I built the conversation flow around AskUserQuestion, and the feel is quite different from using it during development. When the agent asks a question and I answer, I end up reorganizing my own situation in the process. That alone turned out to be a useful exercise. Codex has an equivalent called request_user_input, but it only works in plan mode, which is annoying enough that it’s one of the reasons my Claude Code usage spiked over the past two weeks. On a tangent, I do enjoy CLI-based work, but I miss the Codex app a little. The early days had terrible overheating, but it stabilized, the app looks good, and it was just comfortable. I understand Claude Code’s strategy of unifying into one Mac app, but compared to the Codex app… I’ll hold my tongue.

A trained professional is better in every way, legally and practically. I don’t think AI can replace someone who reads non-verbal cues in voice-based sessions and runs standardized assessments. But late at night when career doubts or personal concerns surface while working alone, I ask it things. Legal considerations prevent publishing it. Using it strictly for personal study. The field turned out to be deeper and more interesting than I expected.

In closing

You might wonder why this isn’t an OpenClaw-centric story. You could build the same system on top of OpenClaw. Honestly, I don’t think OpenClaw itself is that important. Clone the knowledge repo, tell it “work only from this repo,” and it does. As long as you back up the memory files, OpenClaw is a very accessible Discord-based remote interface, but it’s not the core.

The core is the knowledge system underneath and the agent skills that run research and decision-making on top. Interfaces can change, but well-organized knowledge and guidebooks work on any tool. Even now, skills set direction on unfamiliar topics and maintain quality on repetitive tasks. As models improve, skills might need less detail, but the role of scoping direction and boundaries probably won’t go away.

I don’t think this system is finished. Dumping personal information into a private repo is a risk in itself, and I’m still not sure Obsidian is a necessary layer.
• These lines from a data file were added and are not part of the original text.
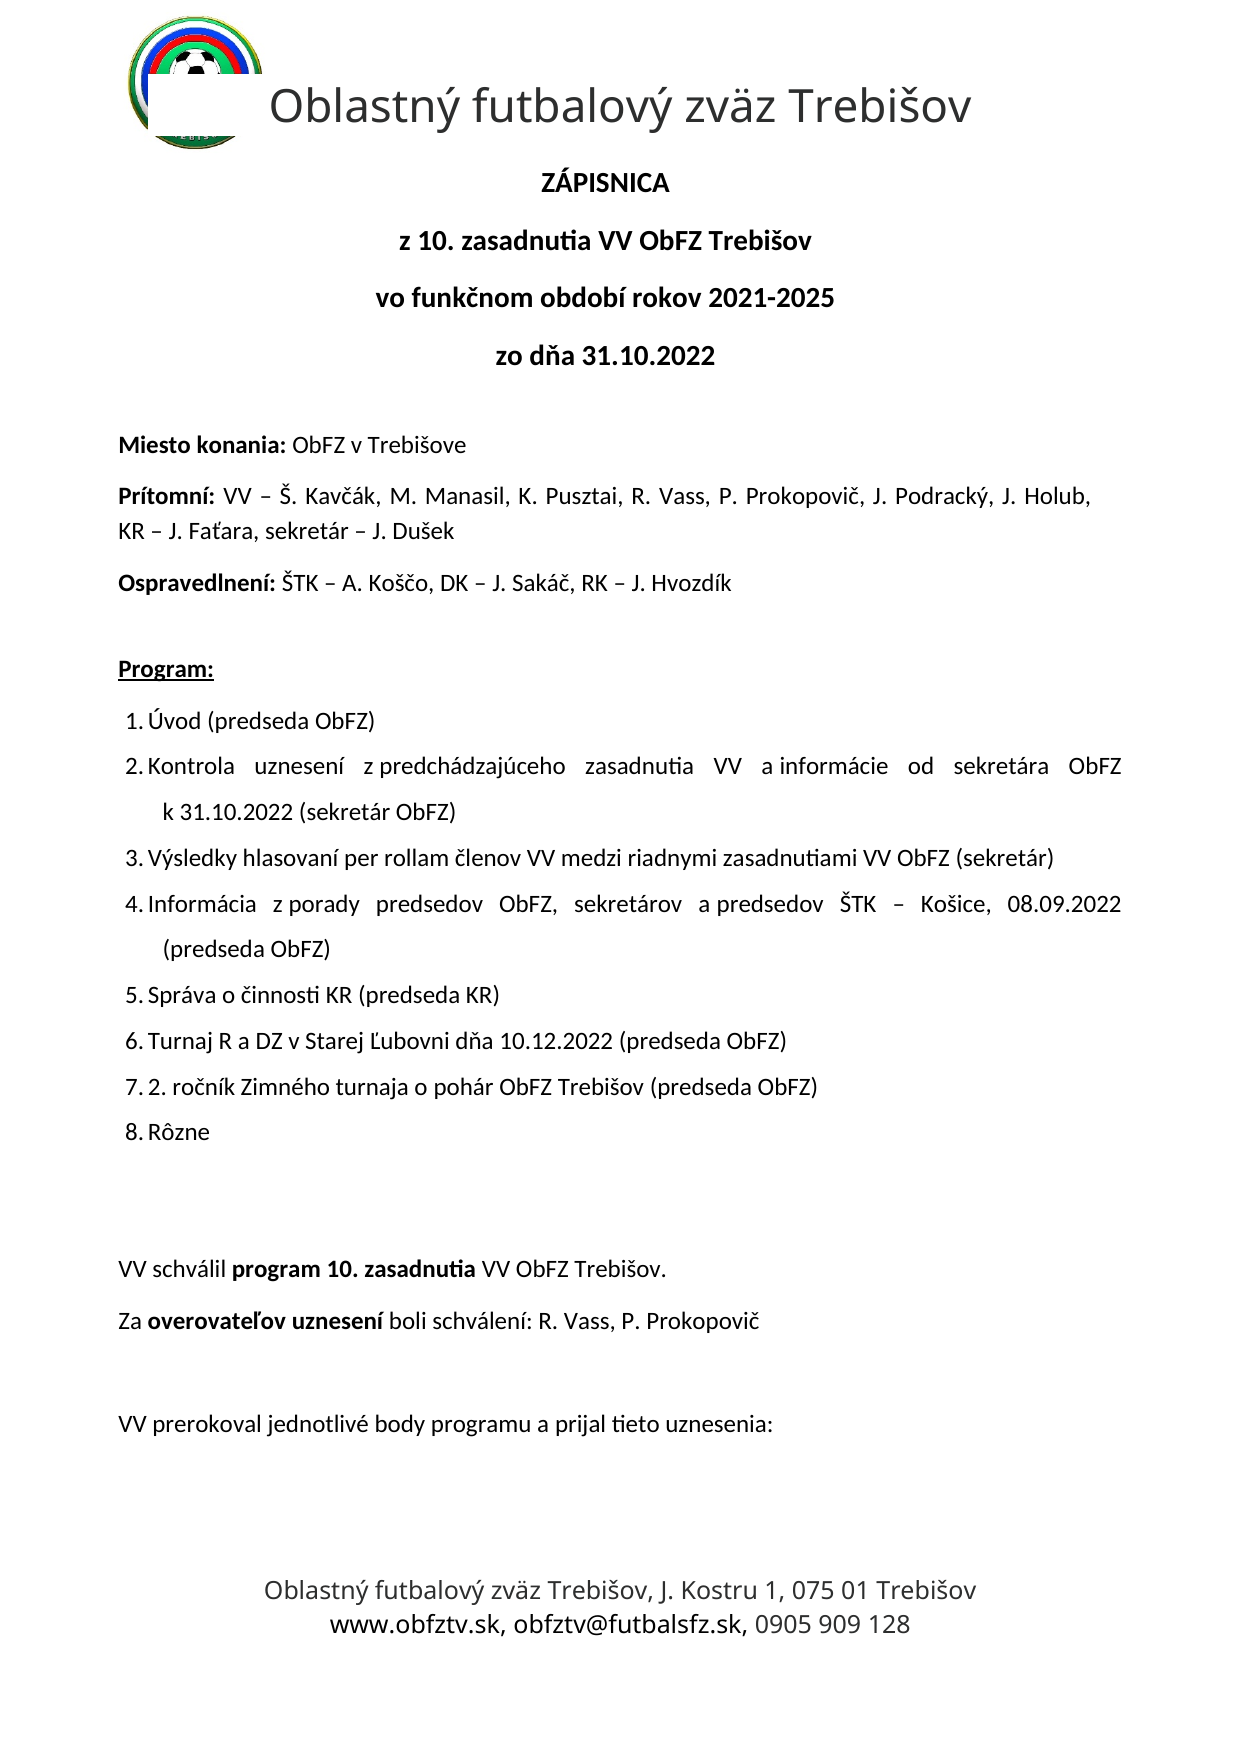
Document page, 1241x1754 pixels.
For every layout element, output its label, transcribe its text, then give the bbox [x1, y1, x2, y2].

text ZÁPISNICA [118, 164, 1093, 200]
text Za overovateľov uznesení boli schválení: R. Vass, P. Prokopovič [118, 1305, 1093, 1336]
text zo dňa 31.10.2022 [118, 337, 1093, 373]
list Turnaj R a DZ v Starej Ľubovni dňa 10.12.2022 (predseda ObFZ) [125, 1025, 1122, 1055]
picture [122, 11, 268, 155]
text z 10. zasadnutia VV ObFZ Trebišov [118, 222, 1093, 257]
text Prítomní: VV – Š. Kavčák, M. Manasil, K. Pusztai, R. Vass, P. Prokopovič, J. Podracký, J. Holub, KR – J. Faťara, sekretár – J. Dušek [118, 481, 1093, 546]
list Výsledky hlasovaní per rollam členov VV medzi riadnymi zasadnutiami VV ObFZ (sekretár) [125, 842, 1122, 872]
text Ospravedlnení: ŠTK – A. Koščo, DK – J. Sakáč, RK – J. Hvozdík [118, 567, 1093, 598]
list Úvod (predseda ObFZ) [125, 705, 1122, 735]
text Miesto konania: ObFZ v Trebišove [118, 429, 1093, 459]
list Informácia z porady predsedov ObFZ, sekretárov a predsedov ŠTK – Košice, 08.09.2022 (predseda ObFZ) [125, 888, 1122, 964]
list 2. ročník Zimného turnaja o pohár ObFZ Trebišov (predseda ObFZ) [125, 1071, 1122, 1101]
text Program: [118, 653, 1093, 684]
text VV schválil program 10. zasadnutia VV ObFZ Trebišov. [118, 1253, 1093, 1284]
list Kontrola uznesení z predchádzajúceho zasadnutia VV a informácie od sekretára ObFZ k 31.10.2022 (sekretár ObFZ) [125, 751, 1122, 827]
text vo funkčnom období rokov 2021-2025 [118, 279, 1093, 315]
list Rôzne [125, 1116, 1122, 1147]
text VV prerokoval jednotlivé body programu a prijal tieto uznesenia: [118, 1408, 1093, 1439]
list Správa o činnosti KR (predseda KR) [125, 979, 1122, 1010]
But in the time it took to accumulate 3,200 files, I never once thought “I should scrap this and go back to Notion.” Everyone uses these tools their own way, and this is just one of them.

References

Harness Engineering: Leveraging Codex in an Agent-First World (OpenAI, 2026)
Lessons from Building Claude Code: How We Use Skills (Thariq Shihipar, Anthropic)
ccusage — Claude Code / Codex CLI token usage tracking tool
Wampold, B. E. (2001). The Great Psychotherapy Debate: Models, Methods, and Findings. Lawrence Erlbaum Associates.
Fluckiger, C., Del Re, A. C., Wampold, B. E., & Horvath, A. O. (2018). The alliance in adult psychotherapy: A meta-analytic synthesis. Psychotherapy, 55(4), 316-340.